People attach a photo of environmental activist Chut Wutty to an effigy on Saturday at the site where he was fatally shot in Koh Kong
People attach a photo of environmental activist Chut Wutty to an effigy on Saturday at the site where he was fatally shot in Koh Kong. Scott Howes

“No one is allowed to log that area, because [environmental NGO] Wildlife Alliance and military police officers patrol the area on foot and with a helicopter,” Makary said.

Rights monitors say the circumstances leading to Wutty’s death haven’t been properly investigated. What’s known is a standoff turned ugly, ending with Wutty and a military police officer both dead.

Rattana had allegedly tried to confiscate the memory card of a camera Wutty, who was in the company of two journalists, had been using to document stockpiles of yellow vine.

As the official narrative goes, after arguing, Rattana shot and killed Wutty before being shot dead by Ran Borath, a security guard for a logging firm. The two journalists were unharmed in the incident.

When the case finally came to trial, the provincial court focused on the unintentional murder of Rattana, the man supposedly responsible for Wutty’s death. Key witnesses were never called to testify, and Borath, the security guard who was accused of the “accidental killing” of Rattana, only served six months of his two-year sentence.

“Two years on, Chut Wutty’s family and friends are still demanding justice for Cambodia’s premier defender of the forest.
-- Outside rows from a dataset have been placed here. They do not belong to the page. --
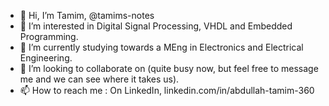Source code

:- 👋 Hi, I’m Tamim, @tamims-notes
- 👀 I’m interested in Digital Signal Processing, VHDL and Embedded Programming.
- 🌱 I’m currently studying towards a MEng in Electronics and Electrical Engineering. 
- 💞️ I’m looking to collaborate on (quite busy now, but feel free to message me and we can see where it takes us).
- 📫 How to reach me : On LinkedIn,  linkedin.com/in/abdullah-tamim-360

<!---
tamims-notes/tamims-notes is a ✨ special ✨ repository because its `README.md` (this file) appears on your GitHub profile.
You can click the Preview link to take a look at your changes.
--->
But those pleas are falling on deaf ears in the government,” Phil Robertson, deputy director of Human Rights Watch’s Asia division, said on Sunday.

In a press release issued on Saturday, the Cambodian Center for Human Rights characterised the official version of what happened as “ludicrous”.

But violence and intimidation of environmental activists will continue, along with the depletion of Cambodian forests, if Wutty’s work is abandoned, said Chhim Savuth, the current executive director of the National Resource Protection Group.

Sitting in a small clearing during the ceremony as a means of escaping the crowd, Savuth said logging had only accelerated since July’s national elections.

“The only way for this to change is if the government stops issuing licences to export timber abroad and reinforces the forest law,” Savuth said, adding that as each year passed, the forest’s supply of rosewood was coming dangerously close to the brink of extinction.

As the burning incense began to wane and the light dimmed, the crowd slowly returned to nearby vans, ending an event that was sombre but far from hopeless.

Wutty’s effigy was left leaning along a shrine constructed in his honour, surrounded by sticks of incense.

“In Cambodia, justice is like salt in the water or a pin at the bottom of the ocean that is nearly impossible to find,” said monk Luon Sovath to the kneeling participants. “But if you kill one Chut Wutty - 10,000 more Chut Wutty’s will stand up and continue his work.”